Выпили по второму. Закусываем. После:

– Тащит всё… Тащил ли уж… Оттаскался… Не знаю. Вряд ли – не со всей же силы, не с размаху… Тюкнул легонечко, конечно, ну дак… Стемнело быстро… за окном-то, – на окно метнул глазами. Занавеску пальцами пощупал. И опять на меня смотрит – как из прицела потерять меня боится будто. И говорит: – Ну, всё подряд. Кому понравится… Как росомаха – та хоть к себе, а он – из дома… Серёжки золотые, ладненькие, с меленьким камушком, жучки такие, наподобие, у матери… не у моёй, конечно, у своёй… моёй-то бабы… были – продал кому-то, так и не нашли. Найди там. Скупщик какой – тот разве скажет. У них там свой – какой-то проходимец – и не прижмут и не посадят – как будто так оно и надо… а-а, заодно они, наверное… менты-то с ими… И менты – жулики, многих-то смолоду я знаю, и эти – одна холера… От кого-то ей, серёжки-то, достались, может – от бабушки еёной… Всё и не вспомнишь и не перечислишь – много чего перетаскал… Бельё постельное. Посуду. Книги… Морис Дрюён. Ещё какие-то, забыл уж… Джэк этот… Лондон… Всё про Север-то… Когда талоны были, покупали, – взял со стола складник, сомкнул и положил его на место. – Так не успел, не все и прочитал… В тайгу с собой брал, на охоту… Чё загнать где только можно, он-то в курсе, то и тащит… Про деньги уж не поминаю – не держим дома, спрятать негде – все закуточки-щели уже вынюхал… когда какие заведутся. С деньгами-то теперь не шибко просто, раньше пошёл и заработал… Чтобы на эту-то… ему… на дозу.

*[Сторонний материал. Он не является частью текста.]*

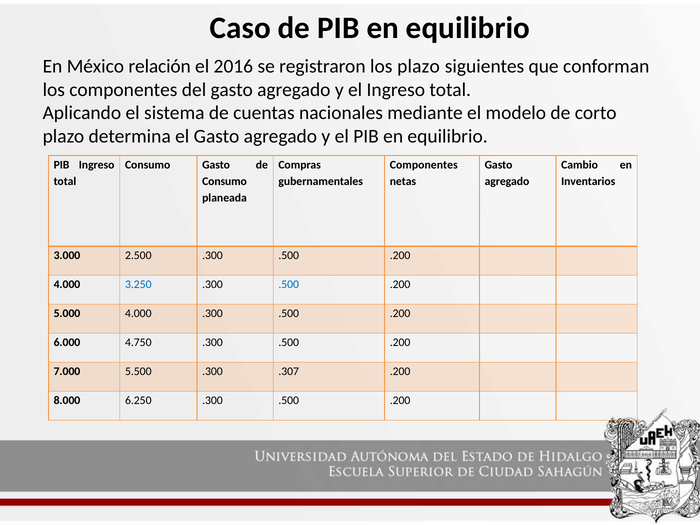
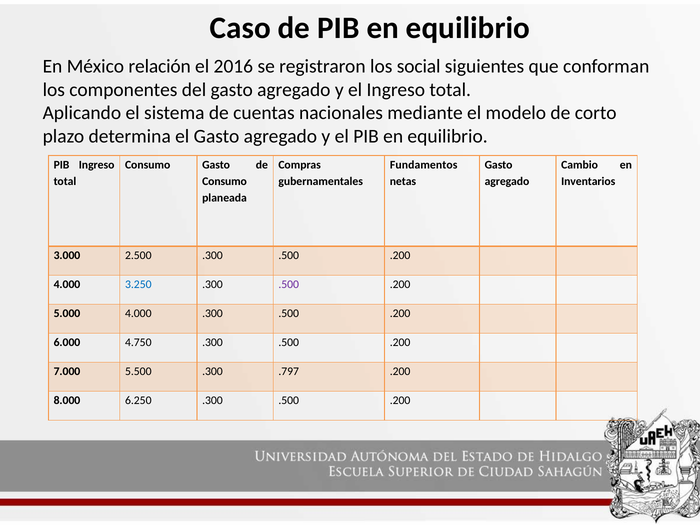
los plazo: plazo -> social
Componentes at (424, 165): Componentes -> Fundamentos
.500 at (289, 285) colour: blue -> purple
.307: .307 -> .797
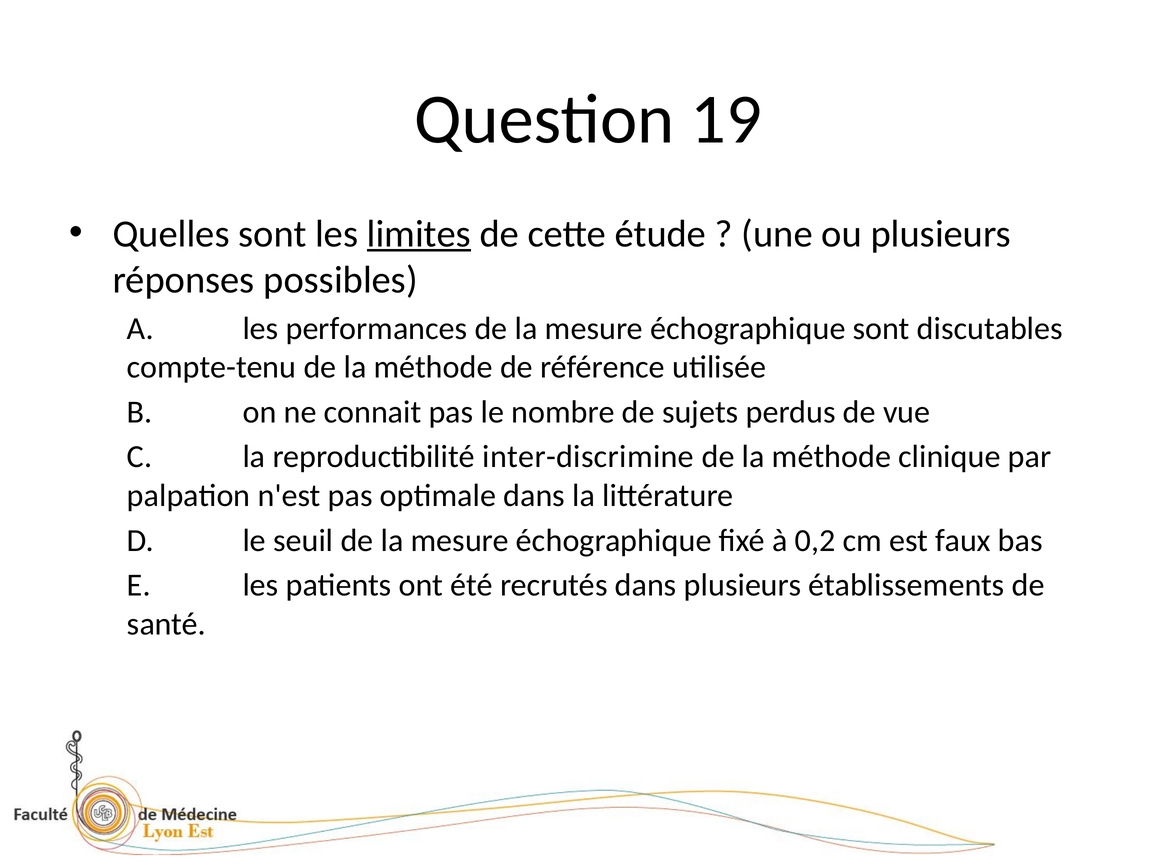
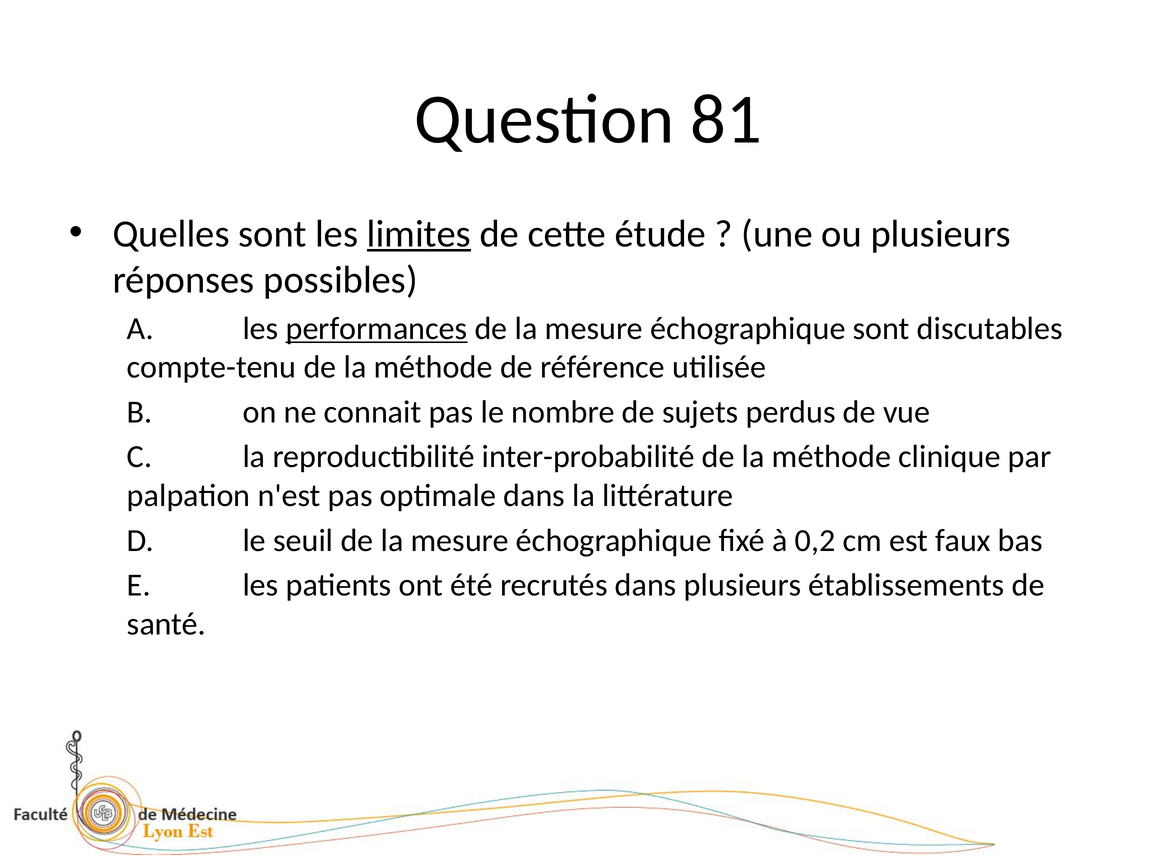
19: 19 -> 81
performances underline: none -> present
inter-discrimine: inter-discrimine -> inter-probabilité
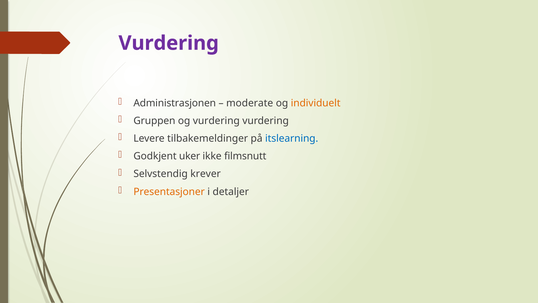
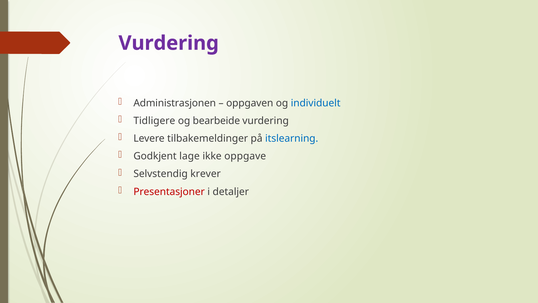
moderate: moderate -> oppgaven
individuelt colour: orange -> blue
Gruppen: Gruppen -> Tidligere
og vurdering: vurdering -> bearbeide
uker: uker -> lage
filmsnutt: filmsnutt -> oppgave
Presentasjoner colour: orange -> red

А я за лето тракторишко себе сделал… Пусть худо-бедно, как-то пробиваться… Ты не геолог?

– Я?.. Геолог.

– Ну, сразу видно – с бородой-то.

– И ты?.. Ты тоже с бородой.

– Да я-то так… ленивый… бриться хлопотно. И где-когда там, в зимовье-то, для кого… Привык уже, и вроде не мешает, – взял со стола и снова разомкнул складник, нарезал им помидоры на четвертинки, положил его на место. – Чудные – чёрные, и кто такие вывел… Зато теплее с ней зимой – и шарф не надо… с бородой-то… Ешь… Соли нет, так с огурцом вон… или с салом… можно. Намучился, конечно… с тракторишком… собрал из разного – железа-то везде, старья… сначала побросали, теперь опомнились… успел. Весной огородишко вспахать, и где чё подвезти – без техники-то худо. Дизель… Это – давай за тех, кого уже нет с нами… третий.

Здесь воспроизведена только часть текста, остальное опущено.